Dominant-negative VPS-4 disrupts ODR-10::GFP distribution but has limited effects on chemotaxis

Zocher, Ellen; Ruth, Nelson; Dahlberg, Caroline

Ellen Zocher1, Nelson Ruth1 and Caroline Dahlberg1

1Biology Department, Western Washington University, Bellingham, WA 98225

Correspondence to: Caroline Dahlberg (lina.dahlberg@wwu.edu)

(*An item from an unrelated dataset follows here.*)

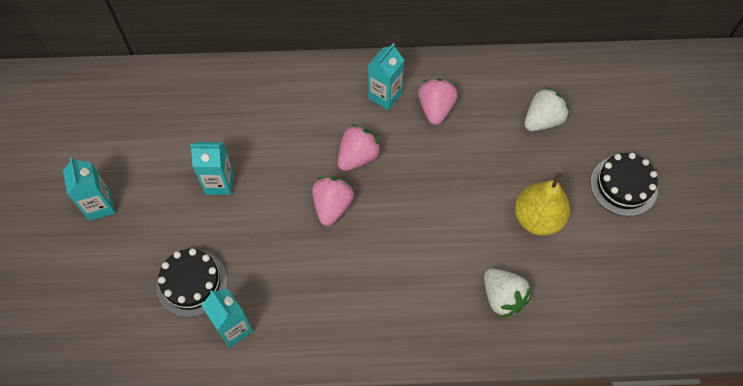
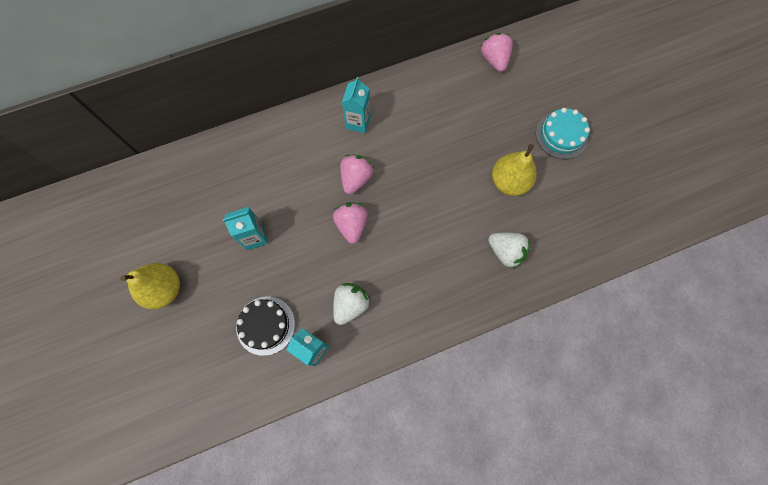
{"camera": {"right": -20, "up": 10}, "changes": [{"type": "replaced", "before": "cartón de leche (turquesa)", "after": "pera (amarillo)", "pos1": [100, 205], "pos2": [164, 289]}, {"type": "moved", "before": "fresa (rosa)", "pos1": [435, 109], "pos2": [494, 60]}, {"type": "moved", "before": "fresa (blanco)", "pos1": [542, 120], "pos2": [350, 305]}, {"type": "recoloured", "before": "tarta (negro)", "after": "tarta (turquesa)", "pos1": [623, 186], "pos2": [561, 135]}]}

Effects of expression of vps-4(E219Q) (VPS-4 DN) under the odr-10 promoter. A. Image of the head of an animal to illustrate the distribution of ODR-10::GFP fluorescence in an AWA neuron of an animal expressing VPS-4 DN under the odr-10 promoter. Animals were scored for having no visible fluorescence, fluorescence in the cilia, fluorescence in the cell body (arrowhead), with or without ciliary fluorescence (arrow). Red fluorescence is from the injection marker, Pttx-3::dsRed (asterisks). Image acquired at 630X magnification. B. Localization of ODR-10::GFP in the AWA neurons of adult hermaphrodites. Bar graph shows the relative distribution of phenotypes under different conditions. Numbers in the columns indicate the number of animals observed. Data are significant with p << 0.001 using a Chi-square contingency test, Chi-Square value = 123.82, 6 degrees of freedom. No assumptions were violated. C. Effects of different conditions on chemotaxis toward diacetyl, compared to ethanol control for young adult hermaphrodites; odr-10 (ky32) is shown as a negative control. Animals in chemotaxis experiments did not express ODR-10::GFP. Box and whisker plots show the results of 12-13 independent trials. Median chemotaxis indices were wild type (N2) = 0.85, wild type (N2), starved = 0.8, VPS-4 DN = 0.81, VPS-4 DN, starved = 0.7, odr-10 (ky32) = 0.08. Boxes bound the 1st and 3rd quartiles and circles represent outliers of greater than 1.5 times either quartile. Chemotaxis indices were calculated using the following expression: ((animals at chemoattractant)-(animals at control))/total animals on the plate. * p<0.05 compared to wild type, Tukey-Kramer post-test.

Description

Accumulation of ODR-10 depends on the sex and fed state of C. elegans (Ryan et al. 2014), though the precise mechanism of its regulation is not known. We tested whether the ESCRT pathway is required to maintain normal accumulation and distribution of ODR-10::GFP in AWA neurons under well-fed and starved conditions. The conserved AAA ATPase VPS-4 is required as the final step of the ESCRT pathway, to dissociate the machinery as cargo is moved from endosomes to multivesicular bodies (Babst et al. 2011, Kim et al. 2011). Mutation of Glutamate 219 to Glutamine (E219Q) in VPS-4 results in a dominant negative enzyme (VPS-4 DN). VPS-4 DN disrupts normal accumulation of the glutamate receptor, GLR-1, in a cell autonomous manner (Chun et al. 2008).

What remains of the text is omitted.